While experimenting with building a simple Twitter clone in Postgres, I found that I needed a way to parse hashtags and mentions from tweets like:

#example tweet - #testing with @postgresql

Imagine that we have a table called tweets defined with the following structure:

CREATE TABLE tweets (  
  id        uuid PRIMARY KEY NOT NULL DEFAULT uuid_generate_v4(),
  post      text NOT NULL,
  hashtags  text[] NOT NULL DEFAULT '{}',
  mentions  text[] NOT NULL DEFAULT '{}'
);

Wouldn't it be nice if the hashtag and mention tokens were automatically parsed when we INSERT posts into the tweets table like the following:

INSERT INTO tweets (post)  
VALUES ('#example tweet - #testing with @postgresql');

SELECT * FROM tweets;

                   id                  |                     post                   |      hashtags     |   mentions
---------------------------------------+--------------------------------------------+-------------------+--------------
 e133820e-7329-4852-b40b-6e9b7e2fa69d  | #example tweet - #testing with @postgresql | {example,testing} | {postgresql}
(1 row)

It turns out that this is pretty easy to achieve with Postgres! First we need to define a function to parse tokens from content and return an array of text.
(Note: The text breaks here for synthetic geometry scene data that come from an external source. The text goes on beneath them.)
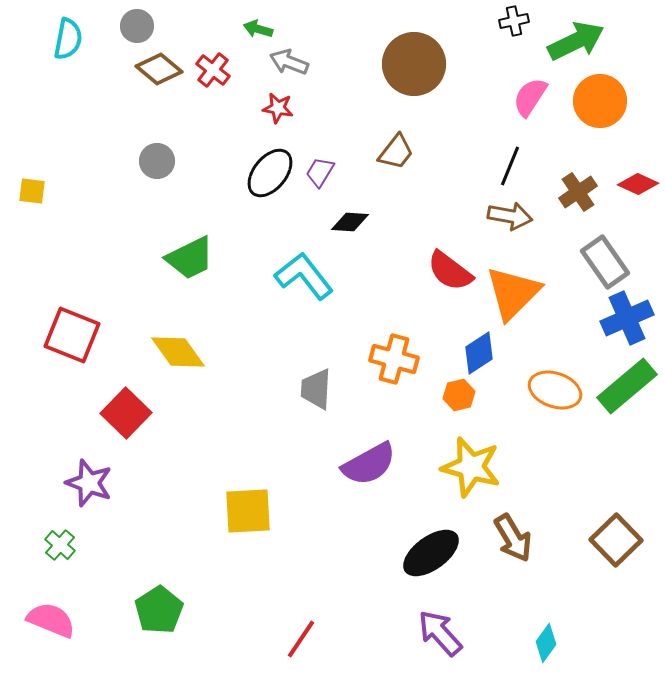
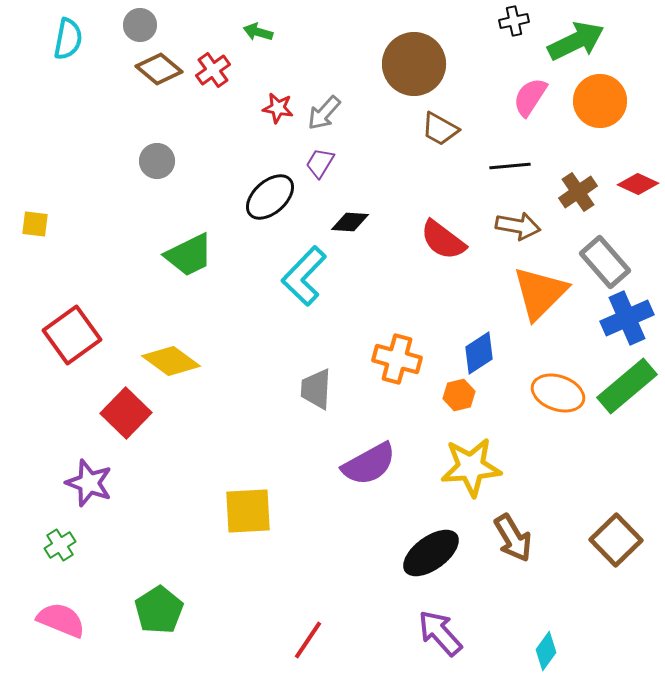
gray circle at (137, 26): moved 3 px right, 1 px up
green arrow at (258, 29): moved 3 px down
gray arrow at (289, 62): moved 35 px right, 51 px down; rotated 69 degrees counterclockwise
red cross at (213, 70): rotated 16 degrees clockwise
brown trapezoid at (396, 152): moved 44 px right, 23 px up; rotated 81 degrees clockwise
black line at (510, 166): rotated 63 degrees clockwise
purple trapezoid at (320, 172): moved 9 px up
black ellipse at (270, 173): moved 24 px down; rotated 9 degrees clockwise
yellow square at (32, 191): moved 3 px right, 33 px down
brown arrow at (510, 216): moved 8 px right, 10 px down
green trapezoid at (190, 258): moved 1 px left, 3 px up
gray rectangle at (605, 262): rotated 6 degrees counterclockwise
red semicircle at (450, 271): moved 7 px left, 31 px up
cyan L-shape at (304, 276): rotated 98 degrees counterclockwise
orange triangle at (513, 293): moved 27 px right
red square at (72, 335): rotated 32 degrees clockwise
yellow diamond at (178, 352): moved 7 px left, 9 px down; rotated 18 degrees counterclockwise
orange cross at (394, 359): moved 3 px right
orange ellipse at (555, 390): moved 3 px right, 3 px down
yellow star at (471, 467): rotated 20 degrees counterclockwise
green cross at (60, 545): rotated 16 degrees clockwise
pink semicircle at (51, 620): moved 10 px right
red line at (301, 639): moved 7 px right, 1 px down
cyan diamond at (546, 643): moved 8 px down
CREATE FUNCTION parse_tokens(content text, prefix text)  
  RETURNS text[] AS $$
    DECLARE
      regex text;
      matches text;
      subquery text;
      captures text;
      tokens text[];
    BEGIN
      regex := prefix || '(\S+)';
      matches := 'regexp_matches($1, $2, $3) as captures';
      subquery := '(SELECT ' || matches || ' ORDER BY captures) as matches';
      captures := 'array_agg(matches.captures[1])';

      EXECUTE 'SELECT ' || captures || ' FROM ' || subquery
      INTO tokens
      USING LOWER(content), regex, 'g';

      IF tokens IS NULL THEN
        tokens = '{}';
      END IF;

      RETURN tokens;
    END;
  $$ LANGUAGE plpgsql STABLE;

Let's test it out by parsing hashtags from a tweet:

SELECT parse_tokens('#example tweet - #testing with @postgresql', '#');

       tokens
-------------------
 {example,testing}
 (1 row)

Parsing mentions from a tweet is just as simple:

SELECT parse_tokens('#example tweet - #testing with @postgresql', '@');

    tokens
--------------
 {postgresql}
 (1 row)

Now that our parse_tokens function is working, we need to define some triggers to parse hashtags and mentions when a tweet record is inserted or updated.

CREATE TRIGGER parse_hashtags  
  BEFORE INSERT OR UPDATE ON tweets
  FOR EACH ROW EXECUTE PROCEDURE parse_hashtags_from_post();

CREATE FUNCTION parse_hashtags_from_post()  
  RETURNS trigger AS $$
    BEGIN
      NEW.hashtags = parse_tokens(NEW.post, '#');
      RETURN NEW;
    END;
  $$ LANGUAGE plpgsql;

CREATE TRIGGER parse_mentions  
  BEFORE INSERT OR UPDATE ON tweets
  FOR EACH ROW EXECUTE PROCEDURE parse_mentions_from_post();

CREATE FUNCTION parse_mentions_from_post()  
  RETURNS trigger AS $$
    BEGIN
      NEW.mentions = parse_tokens(NEW.post, '@');
      RETURN NEW;
    END;
  $$ LANGUAGE plpgsql;

Now when we create or update tweets the hashtags and mentions fields are automatically updated! This whole process was pretty fun and interesting to get working. I look forward to attempting to push even more logic down into Postgres!